Question 1

What can I use the decks for?

Accepted Answer

Decks, frequency lists, and other derived statistical data are licensed under CC BY-SA 4.0. You're free to use, share, and adapt them for any purpose — including commercial — as long as you give attribution and share any adaptations under the same license.

This does not cover example sentences or media text, which belong to their respective copyright holders.

Question 2

Can I use your API or scrape the site?

Accepted Answer

The API endpoints are publicly available and you're welcome to use them for personal projects, small-scale research, or tools that complement the learning experience. However, please don't bulk-scrape, crawl, or systematically download the site's data — for example, dumping every deck's vocabulary to mirror the database or build a competing service.

In short:

Personal projects, research, and hobby tools — go for it
Bulk downloading or mirroring significant portions of the database — not allowed
Redistributing scraped data commercially — not allowed

The API may change at any time without notice and is rate-limited. If you're unsure whether your use case is okay, feel free to ask on Discord.

Question 3

Why is X missing?

Accepted Answer

While I aim to make the website as complete as possible, it's an arduous process and I have to prioritise some media over others. If you'd like something added, you can submit a request on the requests page after creating an account. Requests are fulfilled depending on availability to source the text.

Question 4

How accurate are the media decks?

Accepted Answer

For VNs: Extracting text from VNs is a manual process. The decks should be fairly accurate, but they might contain extra text depending on the engine. Please report anything that seems off.
For books: Books are extracted semi-automatically, and may still contain extra info like the table of contents, please be aware of it.
For anime/movies/dramas: The decks are based on subtitle files, extracted in a semi-automated way. The subtitles may contain errors. There's also a chance the episode count, the episode numbers, etc, are not accurate. If you find any mistakes, please use the report an issue button.

Question 5

Why is the word count or character count different from another website?

Accepted Answer

The text extraction process is custom-built and may differ from other websites.. The character count should be mostly the same, unless there's data that's missing or data that was erroneously included. For example, a game can contain item text in another file that was forgotten to be included. The word count can have more differences as there's different ways the words can be split, for example, due to differences in word segmentation. If you find anything that looks erroneous, please use the report an issue button.

Question 6

Which websites do you source the information from?

Accepted Answer

For the metadata, these APIs are used:
Some metadata (descriptions, tags, and ratings) is derived from VNDB, licensed under the Open Database License (ODbL) 1.0.

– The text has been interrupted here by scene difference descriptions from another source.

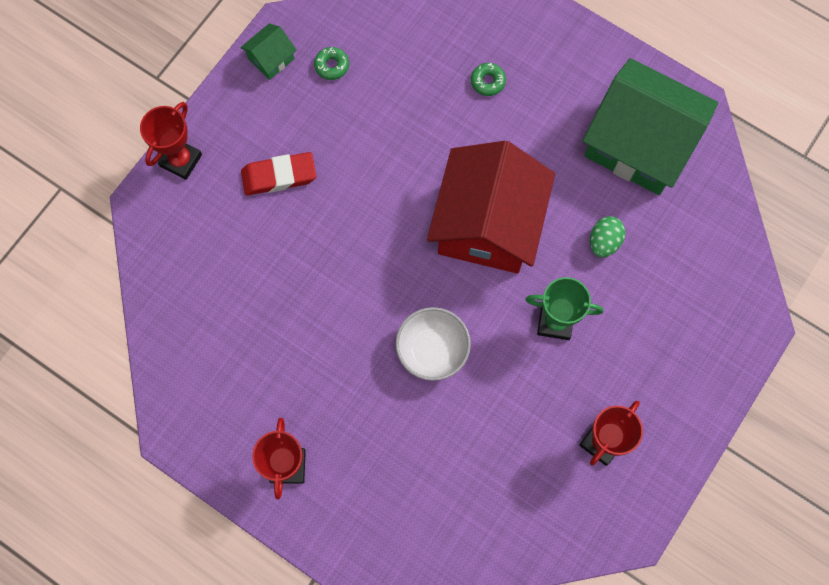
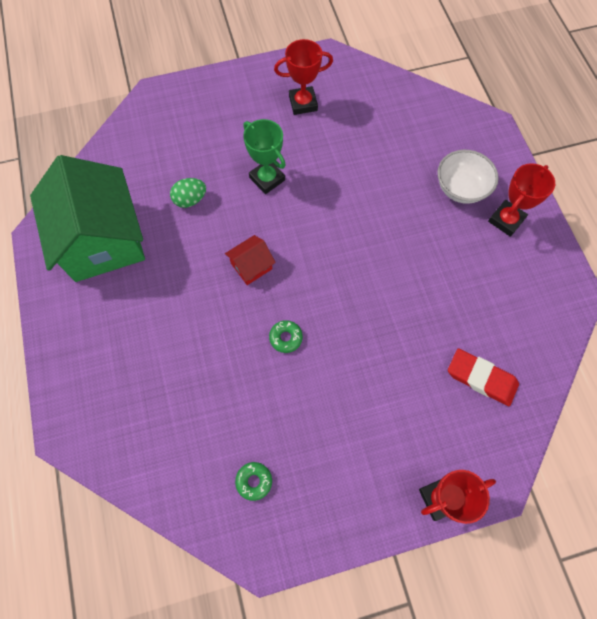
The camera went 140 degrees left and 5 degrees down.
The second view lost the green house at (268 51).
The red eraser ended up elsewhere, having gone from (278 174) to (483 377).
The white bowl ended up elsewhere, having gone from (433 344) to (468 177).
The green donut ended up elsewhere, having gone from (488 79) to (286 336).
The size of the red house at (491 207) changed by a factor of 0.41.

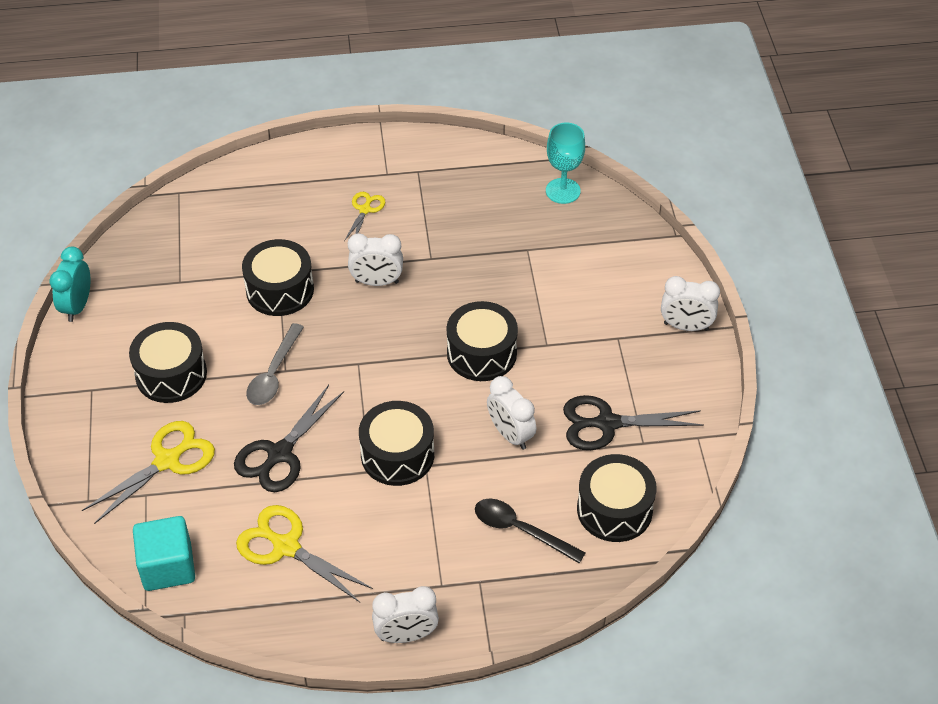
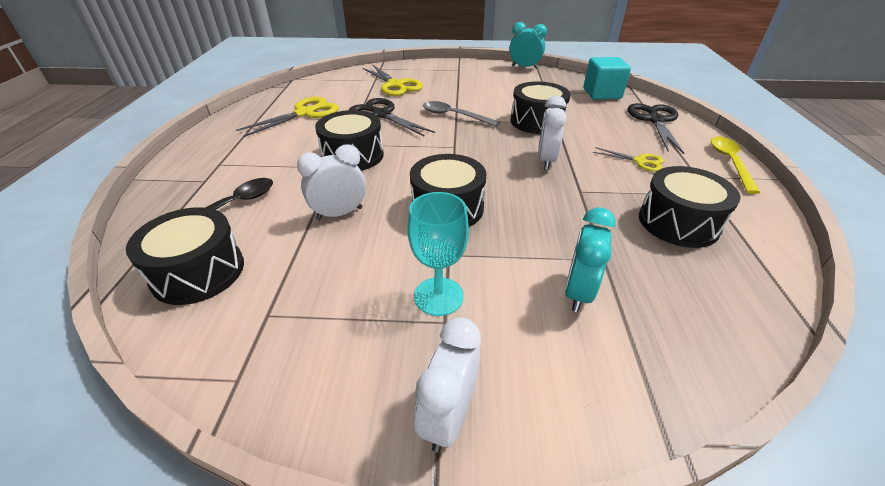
The camera went 100 degrees right and 10 degrees down.
The second view lost the white clock at (405 614).
The second view gained the turquoise clock at (590 260).
The second view gained the yellow spoon at (736 165).
The black drum ended up elsewhere, having gone from (168 362) to (690 207).
The turquoise cube ended up elsewhere, having gone from (164 553) to (607 78).
The turquoise goblet ended up elsewhere, having gone from (565 163) to (438 254).
The black scissors ended up elsewhere, having gone from (633 422) to (656 128).

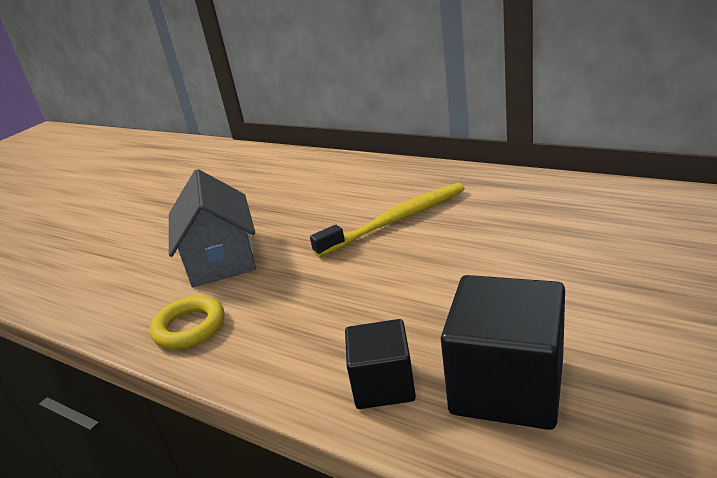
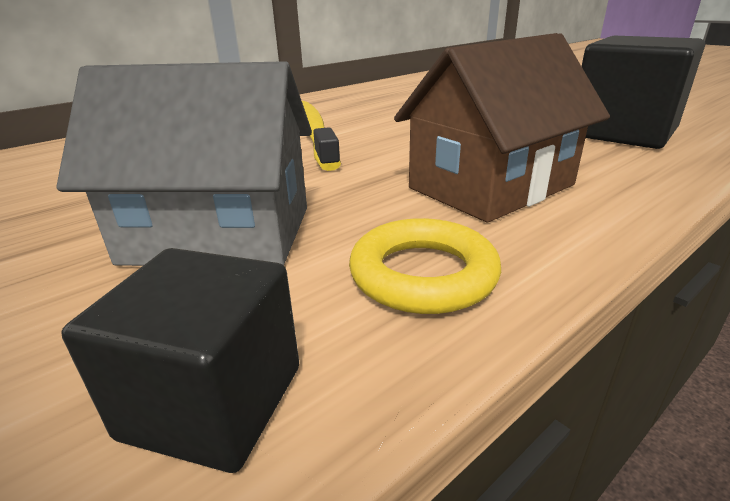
The camera went 75 degrees left and 0 degrees up.
The second view gained the brown house at (502 128).
The black cube ended up elsewhere, having gone from (380 364) to (180 360).

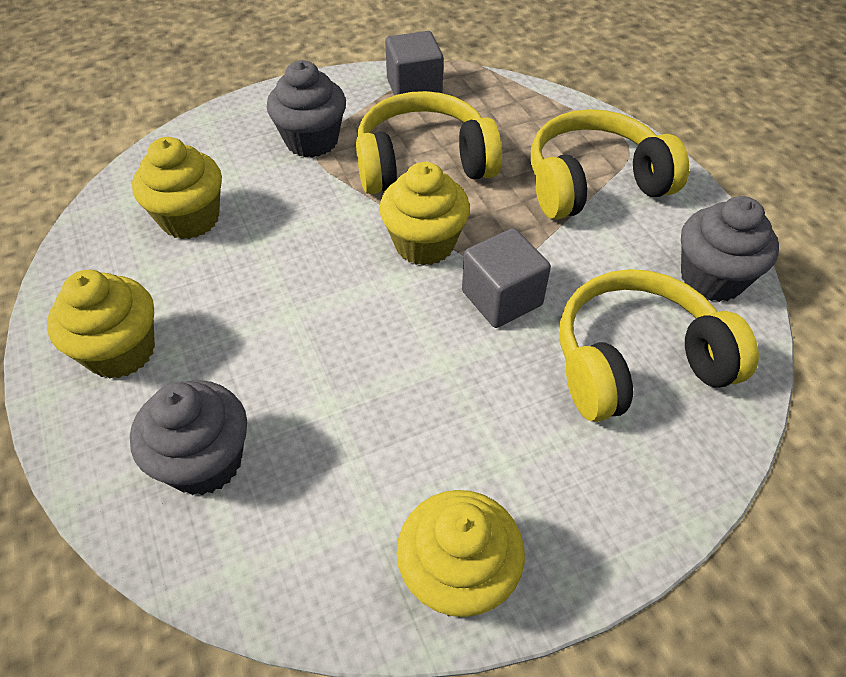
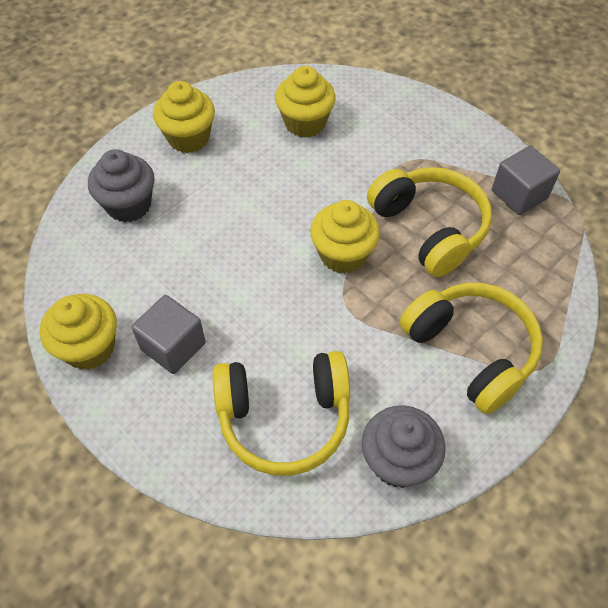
The camera went 70 degrees right and 5 degrees up.
The second view lost the grey cupcake at (306 109).
The grey cube ended up elsewhere, having gone from (506 278) to (169 334).
The yellow headphones at (659 345) ended up facing another way, 120 degrees clockwise from before.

This product uses the TMDB API but is not endorsed or certified by TMDB

AniList

IGDB

Google Books

The sources for the data are:
Subtitles from Jimaku
Game scripts from Jo-Mako
Some VN scripts from Wareya.
Everything else comes from me or our generous contributors on Discord!

Audio pronunciations are generated using VOICEVOX with voices 四国めたん (Female 1), 九州そら (Female 2, ASMR), 剣崎雌雄 (Male 1), and 青山龍星 (Male 2).

Question 7

Will you support more media types in the future?

Accepted Answer

Yes, I plan to support YouTube. Each comes with its own set of challenges, which is why they will take more time. If you have any other suggestions, please let me know on Discord.

Question 8

Will the website ever be paid?

Accepted Answer

The core features—including access to the decks and the future SRS—will always be free. There might be some premium, extra features in the future, reserved to supporters, but I want the most important features to be accessible to all.